__The task__:
Wherever the word "linecap" shows up in the data, report the line it sits in.
== Materials provided ==
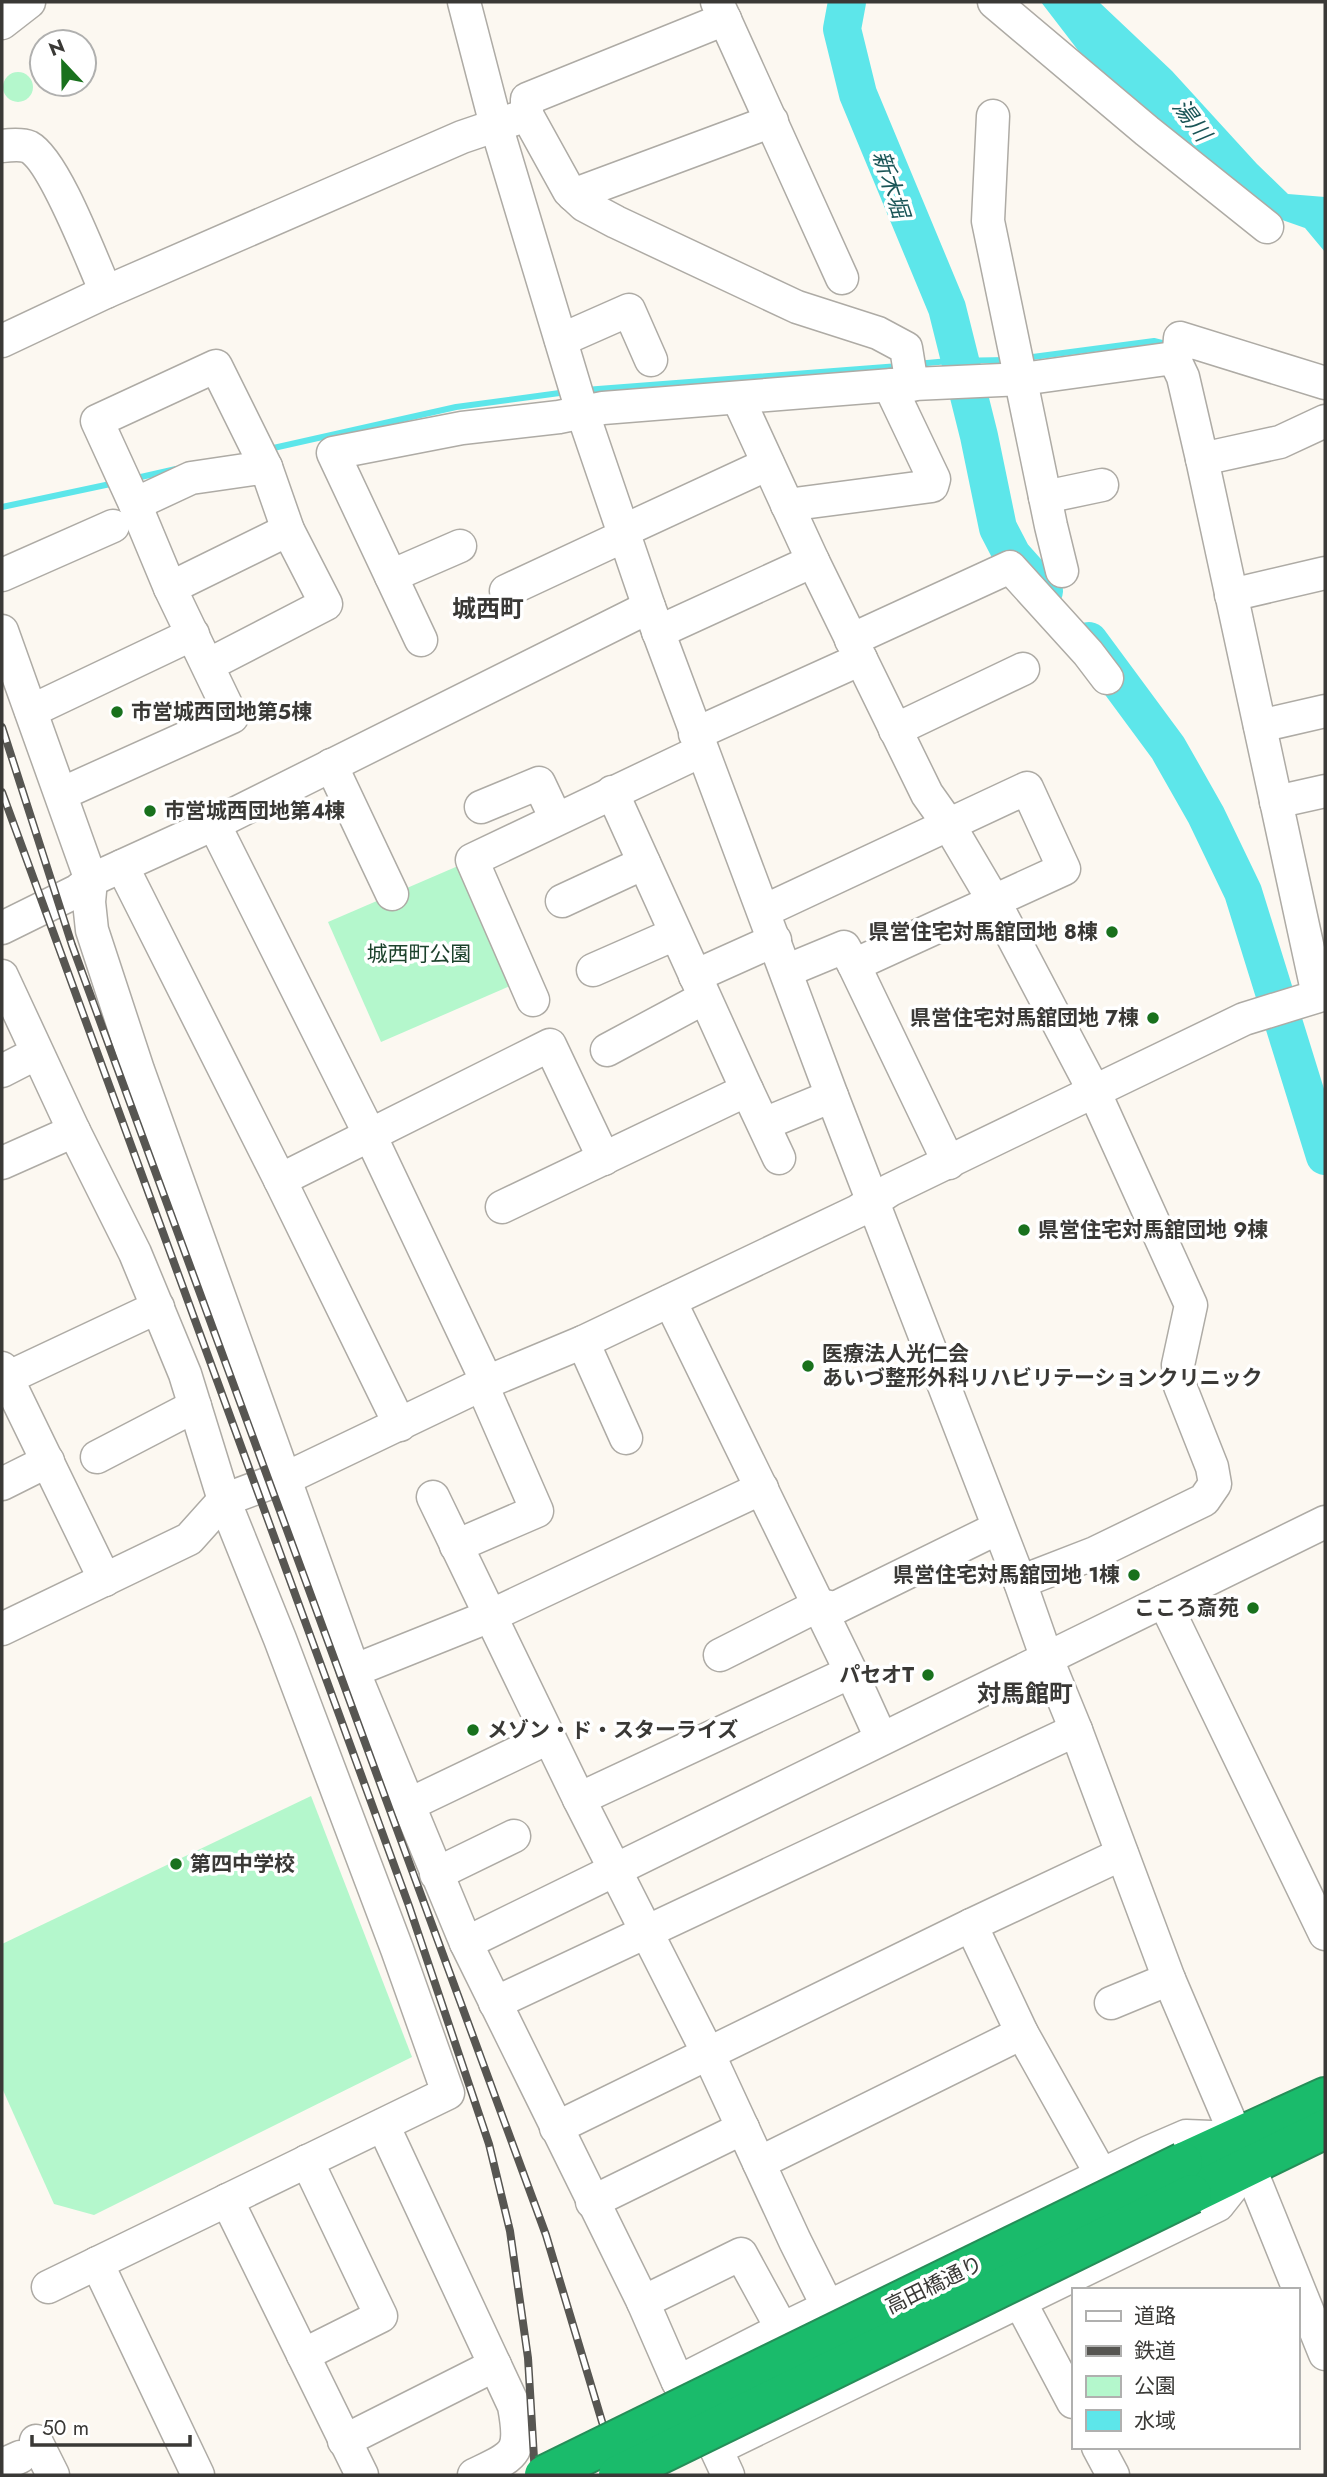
<svg xmlns="http://www.w3.org/2000/svg" width="1327" height="2477" font-family="Jost,'Noto Sans JP',sans-serif">
<style>
.green{fill:#b4f7cc}
.water{fill:#5de6ea}
.lines{fill:none;stroke-linecap:round;stroke-linejoin:round}
.stream{stroke:#5de6ea;stroke-width:6}
.river{stroke:#5de6ea;stroke-width:38}
.minor-casing{stroke:#aeaba5;stroke-width:35}
.highway-casing{stroke:#258e58;stroke-width:42}
.minor{stroke:#fff;stroke-width:32}
.highway{stroke:#1abb6b;stroke-width:38}
.rail-casing{stroke:#575652;stroke-width:8}
.rail{stroke:#fff;stroke-width:5;stroke-dasharray:16;stroke-linecap:butt}
.highway-bridge-casing{stroke:#258e58;stroke-width:42;stroke-linecap:butt}
.highway-bridge{stroke:#1abb6b;stroke-width:38}
.poi-dot{fill:#19711d;stroke:#fff;stroke-width:2.5}
.labels{text-anchor:middle;dominant-baseline:central;stroke-width:7;stroke-linejoin:round;paint-order:stroke}
.poi-label{font-size:21px;font-weight:bold;fill:#3a3936;stroke:#fff;text-anchor:start}
.park-label{font-size:21px;fill:#1c422c;stroke:#fff}
.street-label{font-size:21px;fill:#3a3936;stroke:#fff}
.water-label{font-size:23px;font-style:italic;fill:#1a5557;stroke:#fff}
.quarter-label{font-size:24px;font-weight:bold;fill:#3a3936;stroke:#fff}
</style>
<rect width="100%" height="100%" fill="#fcf8f1"/>
<g class="green">
<circle cx="18" cy="87" r="15"/>
<path d="M458,866L510,986L381,1042L328,922Z"/>
<path d="M311,1796L412,2057L94,2215L54,2204L2,2088V1944Z"/>
</g>
<path class="water" d="M1041,2H1099L1172,71L1257,164L1288,194L1325,197V252L1305,228L1271,216L1084,58Z"/>
<g class="lines">
<g class="stream">
<path d="M1025,358L1154,341L1170,345"/>
<path d="M916,364L949,361L1007,360"/>
<path d="M585,390L899,366"/>
<path d="M269,449L456,407L567,392"/>
<path d="M132,479L176,469"/>
<path d="M2,507L115,483"/>
</g>
<g class="river">
<path d="M847,2L842,29L858,94L947,308L979,436L998,528L1012,555L1044,591"/>
<path d="M1089,641L1168,748L1206,815L1243,892L1325,1156"/>
</g>
<defs>
<g id="minor">
<path d="M464,2L496,125L582,411L649,607L832,1096L1020,1582L1047,1659L1076,1730L1169,1979L1249,2166L1325,2354"/>
<path d="M717,2L842,278"/>
<path d="M994,2L1147,131L1267,227"/>
<path d="M2,23L29,2"/>
<path d="M527,115V99L725,19"/>
<path d="M993,116L988,221L1051,526L1062,571"/>
<path d="M2,146C10,145 22,144 29,147C55,161 92,261 106,292"/>
<path d="M573,195L772,121"/>
<path d="M561,340L629,310L651,360"/>
<path d="M2,341L106,292L462,137L527,115L569,191L584,205L616,222L797,307L878,333L906,348L912,385"/>
<path d="M1174,358L1179,350L1180,338L1325,383"/>
<path d="M738,398L813,561L927,794L949,825L995,903L1094,1091L1191,1305L1178,1365L1180,1386L1212,1467L1215,1484L1204,1500L1095,1553L1020,1582"/>
<path d="M1202,459L1280,442L1325,421"/>
<path d="M1045,497L1102,485"/>
<path d="M135,504L191,478L266,467"/>
<path d="M787,505L932,486L934,479L894,395L892,385"/>
<path d="M623,531L768,464"/>
<path d="M2,575L113,526"/>
<path d="M391,576L460,546"/>
<path d="M170,588L288,530"/>
<path d="M506,591L624,536"/>
<path d="M1231,595L1325,573"/>
<path d="M2,631L91,880L89,902L92,930L138,1070L357,1680L466,1943L643,2302L677,2380L716,2449"/>
<path d="M658,632L813,561"/>
<path d="M421,640L333,453L462,428L559,417L603,408L892,385L1022,379L1174,358L1183,377L1202,459L1318,995"/>
<path d="M851,640L1010,567L1088,653L1107,678"/>
<path d="M31,711L193,634"/>
<path d="M1260,726L1325,711"/>
<path d="M895,730L1023,669"/>
<path d="M695,734L861,659"/>
<path d="M331,765L392,894"/>
<path d="M61,794L232,717L170,588L135,504L97,421L216,366L266,467L288,530L326,604L208,665"/>
<path d="M1276,802L1325,791"/>
<path d="M481,807L539,783L556,819"/>
<path d="M214,824L370,1135L487,1382"/>
<path d="M122,866L280,1180L400,1425"/>
<path d="M562,901L644,863"/>
<path d="M764,911L1027,788L1064,869L854,965L949,1163"/>
<path d="M2,928L77,891L91,880L214,824L649,607"/>
<path d="M593,970L675,934"/>
<path d="M786,971L844,947L854,965"/>
<path d="M2,976L74,1131L135,1253L185,1374L224,1500L280,1639L397,1949L448,2093L48,2287"/>
<path d="M695,976L775,940"/>
<path d="M533,1000L472,860L701,751"/>
<path d="M607,1050L704,998"/>
<path d="M2,1071L37,1053"/>
<path d="M747,1090L779,1158"/>
<path d="M764,1124L832,1096"/>
<path d="M2,1163L74,1131"/>
<path d="M280,1180L550,1045L604,1159"/>
<path d="M502,1207L747,1090L612,792"/>
<path d="M670,1301L851,1672L881,1738"/>
<path d="M583,1342L626,1438"/>
<path d="M2,1368L105,1580"/>
<path d="M7,1378L158,1307"/>
<path d="M97,1457L195,1406"/>
<path d="M2,1484L48,1461"/>
<path d="M433,1497L579,1799L851,1672"/>
<path d="M456,1546L537,1511L482,1385"/>
<path d="M1164,1601L1325,1934"/>
<path d="M2,1629L189,1539L224,1500L299,1472L487,1382L583,1342L858,1211L890,1190L1244,1019L1325,994"/>
<path d="M720,1655L819,1605L835,1608L998,1528"/>
<path d="M353,1671L490,1616L762,1488"/>
<path d="M579,1799L709,2055L795,2241L828,2307"/>
<path d="M408,1805L548,1738"/>
<path d="M436,1874L514,1836"/>
<path d="M971,1925L1022,2033L1101,2174"/>
<path d="M466,1943L1325,1522"/>
<path d="M495,2003L1076,1730"/>
<path d="M1111,2003L1169,1979"/>
<path d="M383,2125L514,2406C523,2455 515,2455 474,2475"/>
<path d="M556,2128L971,1925L1122,1854"/>
<path d="M759,2163L1022,2033"/>
<path d="M227,2200L362,2475"/>
<path d="M592,2202L743,2128"/>
<path d="M97,2263L198,2475"/>
<path d="M1019,2300L1073,2402"/>
<path d="M643,2302L741,2254L782,2329"/>
<path d="M303,2355L381,2316L307,2161"/>
<path d="M678,2382L782,2329L1149,2152L1186,2136L1236,2138"/>
<path d="M36,2441L53,2475"/>
<path d="M344,2441L495,2365"/>
<path d="M1098,2447L1113,2475"/>
<path d="M2,2465L20,2457"/>
<path d="M728,2475L716,2449L1218,2205L1248,2167"/>
</g>
<g id="highway">
<path d="M1183,2162L1325,2097"/>
<path d="M1192,2194L1325,2129"/>
</g>
</defs>
<use href="#minor" class="minor-casing"/>
<use href="#highway" class="highway-casing"/>
<use href="#minor" class="minor"/>
<use href="#highway" class="highway"/>
<defs>
<g id="rail">
<path d="M2,727L72,945L546,2235L618,2475"/>
<path d="M2,792L409,1906L489,2144L510,2231L528,2358L535,2475"/>
</g>
</defs>
<use href="#rail" class="rail-casing"/>
<use href="#rail" class="rail"/>
<defs>
<g id="highway-bridge">
<path d="M544,2475L1183,2162"/>
<path d="M618,2475L1192,2194"/>
</g>
</defs>
<use href="#highway-bridge" class="highway-bridge-casing"/>
<use href="#highway-bridge" class="highway-bridge"/>
</g>
<g class="poi-dot">
<circle cx="117" cy="712" r="7"/>
<circle cx="150" cy="811" r="7"/>
<circle cx="1112" cy="932" r="7"/>
<circle cx="1153" cy="1018" r="7"/>
<circle cx="1024" cy="1230" r="7"/>
<circle cx="808" cy="1366" r="7"/>
<circle cx="1134" cy="1575" r="7"/>
<circle cx="1253" cy="1608" r="7"/>
<circle cx="928" cy="1675" r="7"/>
<circle cx="473" cy="1730" r="7"/>
<circle cx="176" cy="1864" r="7"/>
</g>
<g class="labels">
<g class="poi-label">
<text x="131" y="712">市営城西団地第５棟</text>
<text x="164" y="811">市営城西団地第４棟</text>
<text x="1098" y="932" text-anchor="end">県営住宅対馬舘団地 8棟</text>
<text x="1139" y="1018" text-anchor="end">県営住宅対馬舘団地 7棟</text>
<text x="1038" y="1230">県営住宅対馬舘団地 9棟</text>
<text x="822" y="1354">医療法人光仁会<tspan x="822" dy="24">あいづ整形外科リハビリテーションクリニック</tspan></text>
<text x="1120" y="1575" text-anchor="end">県営住宅対馬舘団地 1棟</text>
<text x="1239" y="1608" text-anchor="end">こころ斎苑</text>
<text x="914" y="1675" text-anchor="end">パセオT</text>
<text x="487" y="1730">メゾン・ド・スターライズ</text>
<text x="190" y="1864">第四中学校</text>
</g>
<g class="park-label">
<text x="419" y="954">城西町公園</text>
</g>
<g class="street-label">
<text transform="translate(934 2285) rotate(-26)">高田橋通り</text>
</g>
<g class="water-label">
<text transform="translate(1192 120) rotate(53)">湯川</text>
<text transform="translate(891 184) rotate(72)">新木堀</text>
</g>
<g class="quarter-label">
<text x="488" y="608">城西町</text>
<text x="1025" y="1693">対馬館町</text>
</g>
</g>
<rect width="1327" height="2477" fill="none" stroke="#3a3936" stroke-width="7"/>
<rect x="1072" y="2288" width="228" height="161" fill="#ffffff" stroke="#b0b0af" stroke-width="2"/>
<rect x="1086" y="2311" width="35" height="10" fill="#ffffff" stroke="#b0b0af" stroke-width="2"/>
<text x="1134" y="2323" font-size="21" fill="#3a3936">道路</text>
<rect x="1086" y="2346" width="35" height="10" fill="#575652" stroke="#b0b0af" stroke-width="2"/>
<text x="1134" y="2358" font-size="21" fill="#3a3936">鉄道</text>
<rect x="1086" y="2376" width="35" height="21" fill="#b4f7cc" stroke="#b0b0af" stroke-width="2"/>
<text x="1134" y="2393" font-size="21" fill="#3a3936">公園</text>
<rect x="1086" y="2410" width="35" height="21" fill="#5de6ea" stroke="#b0b0af" stroke-width="2"/>
<text x="1134" y="2428" font-size="21" fill="#3a3936">水域</text>
<g transform="translate(63 63) rotate(338)"><circle r="33" fill="#ffffff" stroke="#b0b0af" stroke-width="2"/>
<path d="M0-5L12 26L0 18L-12 26Z" fill="#19711d"/>
<text y="-10" font-size="19" font-weight="bold" text-anchor="middle" fill="#3a3936">N</text>
</g>
<path d="M32 2435v10h158v-10" fill="none" stroke="#3a3936" stroke-width="3.5"/>
<text x="42" y="2435" font-size="21" fill="#3a3936" stroke="#ffffff" stroke-width="5" paint-order="stroke">50 m</text>
</svg>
===
__Task answer__:
.lines{fill:none;stroke-linecap:round;stroke-linejoin:round}
.rail{stroke:#fff;stroke-width:5;stroke-dasharray:16;stroke-linecap:butt}
.highway-bridge-casing{stroke:#258e58;stroke-width:42;stroke-linecap:butt}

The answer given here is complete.